··· Listed records ···

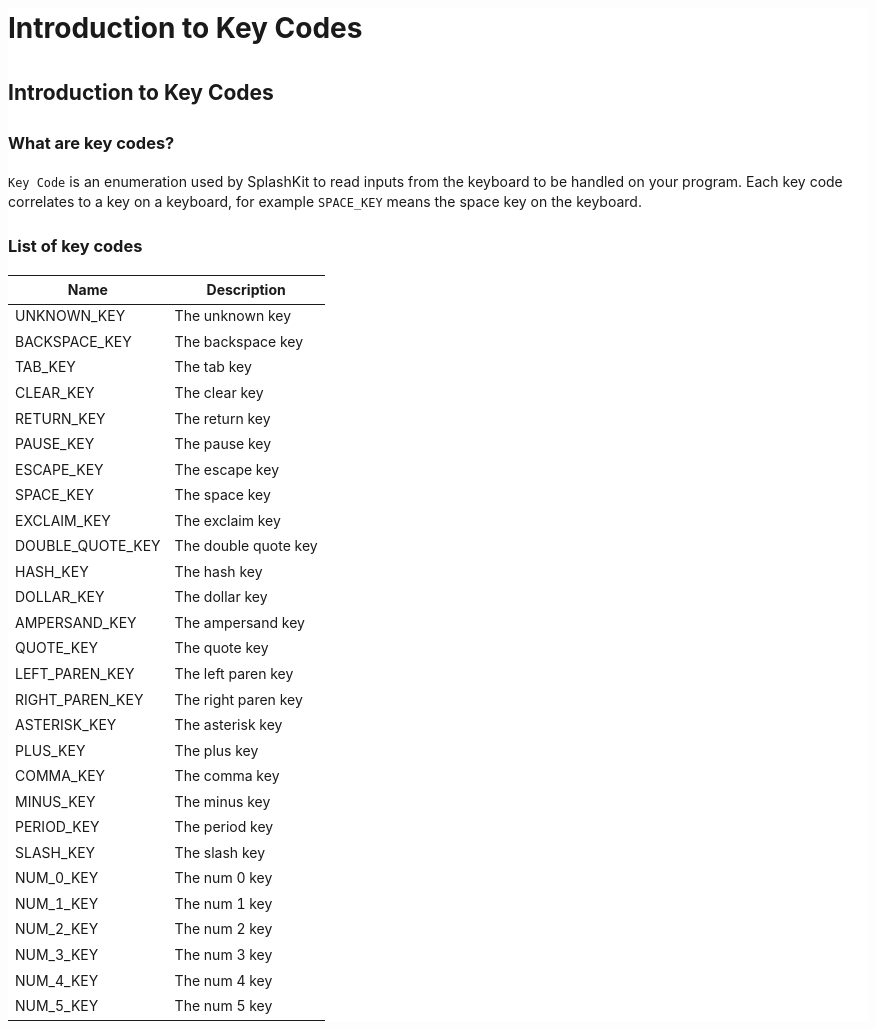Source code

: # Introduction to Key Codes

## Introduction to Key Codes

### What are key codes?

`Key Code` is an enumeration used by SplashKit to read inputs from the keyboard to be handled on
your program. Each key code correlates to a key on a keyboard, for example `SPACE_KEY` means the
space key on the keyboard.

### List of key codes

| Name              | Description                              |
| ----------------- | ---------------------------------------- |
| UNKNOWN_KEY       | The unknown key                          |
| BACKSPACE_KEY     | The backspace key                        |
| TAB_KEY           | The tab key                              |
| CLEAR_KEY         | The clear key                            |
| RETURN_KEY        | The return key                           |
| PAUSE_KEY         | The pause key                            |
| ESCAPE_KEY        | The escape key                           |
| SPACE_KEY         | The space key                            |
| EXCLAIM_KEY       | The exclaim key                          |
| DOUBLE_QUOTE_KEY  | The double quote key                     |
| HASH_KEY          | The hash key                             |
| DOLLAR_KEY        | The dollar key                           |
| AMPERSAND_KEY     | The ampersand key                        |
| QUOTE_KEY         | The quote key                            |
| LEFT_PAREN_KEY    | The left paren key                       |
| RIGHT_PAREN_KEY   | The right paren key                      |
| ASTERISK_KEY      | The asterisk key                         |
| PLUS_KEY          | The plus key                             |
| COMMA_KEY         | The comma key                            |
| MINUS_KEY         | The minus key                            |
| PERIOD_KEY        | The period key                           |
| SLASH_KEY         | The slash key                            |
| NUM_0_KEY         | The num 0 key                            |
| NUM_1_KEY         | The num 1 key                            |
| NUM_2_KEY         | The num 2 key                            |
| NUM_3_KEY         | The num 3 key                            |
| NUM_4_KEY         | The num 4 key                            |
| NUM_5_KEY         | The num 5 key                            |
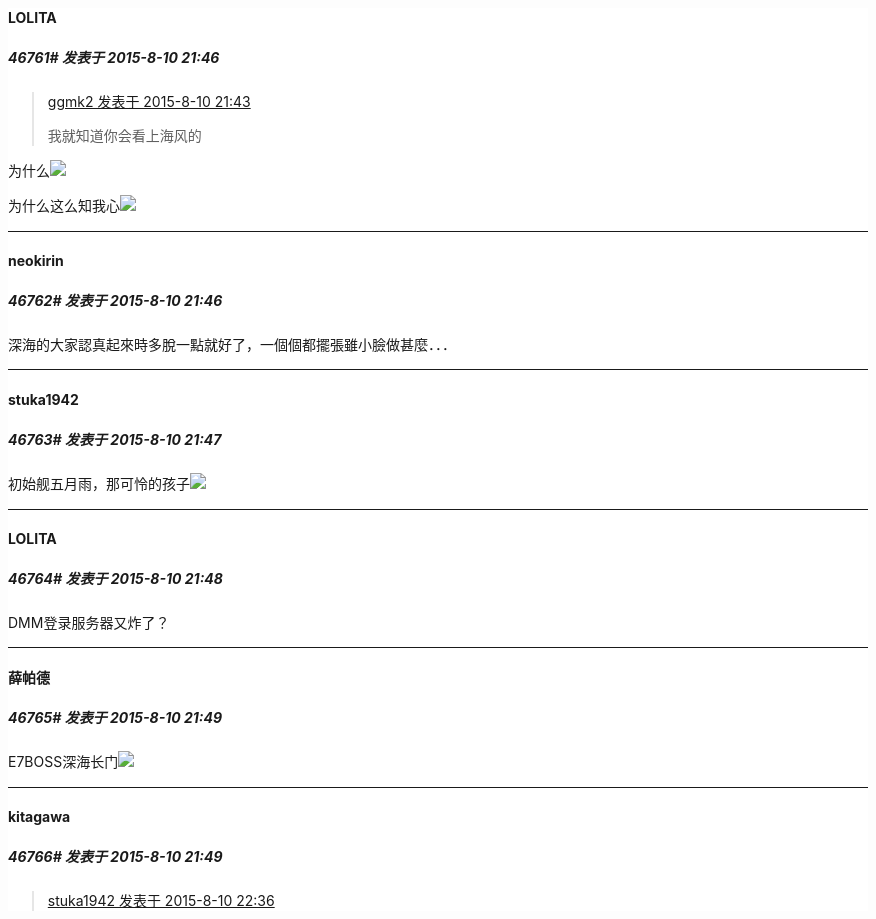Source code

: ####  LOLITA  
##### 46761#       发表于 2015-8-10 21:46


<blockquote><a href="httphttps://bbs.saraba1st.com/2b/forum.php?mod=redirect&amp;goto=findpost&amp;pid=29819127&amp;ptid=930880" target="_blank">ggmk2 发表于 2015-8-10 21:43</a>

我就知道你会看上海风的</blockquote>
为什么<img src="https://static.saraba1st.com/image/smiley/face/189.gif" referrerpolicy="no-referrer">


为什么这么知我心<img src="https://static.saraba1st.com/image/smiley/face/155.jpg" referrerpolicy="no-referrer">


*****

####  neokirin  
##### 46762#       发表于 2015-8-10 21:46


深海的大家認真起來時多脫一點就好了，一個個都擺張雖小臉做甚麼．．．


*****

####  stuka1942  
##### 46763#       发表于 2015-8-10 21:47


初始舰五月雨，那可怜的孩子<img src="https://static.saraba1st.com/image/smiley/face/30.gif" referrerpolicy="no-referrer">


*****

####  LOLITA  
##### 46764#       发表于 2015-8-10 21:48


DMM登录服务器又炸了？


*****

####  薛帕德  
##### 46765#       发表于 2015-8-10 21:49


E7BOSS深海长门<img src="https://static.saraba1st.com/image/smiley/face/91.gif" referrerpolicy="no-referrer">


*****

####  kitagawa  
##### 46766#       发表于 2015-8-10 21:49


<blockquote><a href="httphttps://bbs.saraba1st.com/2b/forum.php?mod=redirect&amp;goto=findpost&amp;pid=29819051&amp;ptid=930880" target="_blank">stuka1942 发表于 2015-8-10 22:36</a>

···

What to produce: Render every line of source text from all the entries above as a numbered list, skipping blank lines and omitting the pictures.

Answer space:
1. Source code
2. : # Introduction to Key Codes
3. ## Introduction to Key Codes
4. ### What are key codes?
5. `Key Code` is an enumeration used by SplashKit to read inputs from the keyboard to be handled on
6. your program. Each key code correlates to a key on a keyboard, for example `SPACE_KEY` means the
7. space key on the keyboard.
8. ### List of key codes
9. | Name              | Description                              |
10. | ----------------- | ---------------------------------------- |
11. | UNKNOWN_KEY       | The unknown key                          |
12. | BACKSPACE_KEY     | The backspace key                        |
13. | TAB_KEY           | The tab key                              |
14. | CLEAR_KEY         | The clear key                            |
15. | RETURN_KEY        | The return key                           |
16. | PAUSE_KEY         | The pause key                            |
17. | ESCAPE_KEY        | The escape key                           |
18. | SPACE_KEY         | The space key                            |
19. | EXCLAIM_KEY       | The exclaim key                          |
20. | DOUBLE_QUOTE_KEY  | The double quote key                     |
21. | HASH_KEY          | The hash key                             |
22. | DOLLAR_KEY        | The dollar key                           |
23. | AMPERSAND_KEY     | The ampersand key                        |
24. | QUOTE_KEY         | The quote key                            |
25. | LEFT_PAREN_KEY    | The left paren key                       |
26. | RIGHT_PAREN_KEY   | The right paren key                      |
27. | ASTERISK_KEY      | The asterisk key                         |
28. | PLUS_KEY          | The plus key                             |
29. | COMMA_KEY         | The comma key                            |
30. | MINUS_KEY         | The minus key                            |
31. | PERIOD_KEY        | The period key                           |
32. | SLASH_KEY         | The slash key                            |
33. | NUM_0_KEY         | The num 0 key                            |
34. | NUM_1_KEY         | The num 1 key                            |
35. | NUM_2_KEY         | The num 2 key                            |
36. | NUM_3_KEY         | The num 3 key                            |
37. | NUM_4_KEY         | The num 4 key                            |
38. | NUM_5_KEY         | The num 5 key                            |
39. Source code
40. : ####  LOLITA  
41. ##### 46761#       发表于 2015-8-10 21:46
42. <blockquote><a href="httphttps://bbs.saraba1st.com/2b/forum.php?mod=redirect&amp;goto=findpost&amp;pid=29819127&amp;ptid=930880" target="_blank">ggmk2 发表于 2015-8-10 21:43</a>
43. 我就知道你会看上海风的</blockquote>
44. 为什么<img src="https://static.saraba1st.com/image/smiley/face/189.gif" referrerpolicy="no-referrer">
45. 为什么这么知我心<img src="https://static.saraba1st.com/image/smiley/face/155.jpg" referrerpolicy="no-referrer">
46. *****
47. ####  neokirin  
48. ##### 46762#       发表于 2015-8-10 21:46
49. 深海的大家認真起來時多脫一點就好了，一個個都擺張雖小臉做甚麼．．．
50. *****
51. ####  stuka1942  
52. ##### 46763#       发表于 2015-8-10 21:47
53. 初始舰五月雨，那可怜的孩子<img src="https://static.saraba1st.com/image/smiley/face/30.gif" referrerpolicy="no-referrer">
54. *****
55. ####  LOLITA  
56. ##### 46764#       发表于 2015-8-10 21:48
57. DMM登录服务器又炸了？
58. *****
59. ####  薛帕德  
60. ##### 46765#       发表于 2015-8-10 21:49
61. E7BOSS深海长门<img src="https://static.saraba1st.com/image/smiley/face/91.gif" referrerpolicy="no-referrer">
62. *****
63. ####  kitagawa  
64. ##### 46766#       发表于 2015-8-10 21:49
65. <blockquote><a href="httphttps://bbs.saraba1st.com/2b/forum.php?mod=redirect&amp;goto=findpost&amp;pid=29819051&amp;ptid=930880" target="_blank">stuka1942 发表于 2015-8-10 22:36</a>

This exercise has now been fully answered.